Serafini opposes Miller's bill, but said any changes to the pension system would not impact current retirees or those already vested.

Serafini said he has been studying the state's pension system and would not recommend shifting the state's contribution to the counties. He said the impact on Washington County would be "devastating."

However, Del. John P. Donoghue said Tuesday that he is hopeful the federal government's economic stimulus package will provide enough funds for the state that the bill regarding pensions is no longer needed.

"Counties obviously don't have the money," said Donoghue, D-Washington.

Del. Christopher B. Shank, R-Washington, said he is "totally opposed" to shifting pension costs to the county.

"I feel that it would be a very bad idea," he said. "It's shifting the burden to local government at a very bad time and would inevitably result in local government being forced to raise property taxes."

Shank said local residents have told him property taxes already are too high. He said the state should honor its commitment to retirees and not "pass the buck."

Serafini and Del. LeRoy E. Myers Jr., R-Washington/Allegany, met with state Treasurer Nancy K. Kopp last week to discuss the state's pension fund. Myers said they discussed the types of investments being made with the fund and how to better protect them.

In 2007, Donoghue sponsored a bill similar to the one proposed by Miller that would have made counties responsible for half of the employer pension contribution for teachers, librarians and others.

Donoghue said Tuesday that in 2007 he was asked by the Speaker of the House to sponsor the bill so the issue could be discussed.

"It never went anywhere, and we all knew it wouldn't," Donoghue said.

Myers said legislation that would place the burden of retiree pensions on the county is a "horrible" idea. He said counties in Western Maryland are the least able to afford the additional expense.

Barr said he is hopeful the county would not be forced to raise property taxes if the bill passed.
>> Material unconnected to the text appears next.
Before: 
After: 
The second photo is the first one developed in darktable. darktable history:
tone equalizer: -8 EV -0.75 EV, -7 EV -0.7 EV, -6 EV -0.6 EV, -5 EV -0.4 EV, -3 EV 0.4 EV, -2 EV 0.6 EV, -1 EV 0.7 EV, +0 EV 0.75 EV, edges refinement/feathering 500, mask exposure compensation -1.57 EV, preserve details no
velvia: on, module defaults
He said it is more likely that the local government would have to do away with services to residents.

County Commissioner Kristin B. Aleshire agreed.

He said shifting the responsibility to provide pensions does not solve the problem.

"The state cannot expect to fix its financial difficulties by passing off those types of necessary costs and continuing to spend money on other things," Aleshire said. "Two years from now ... they'll be passing something else on, and still spending."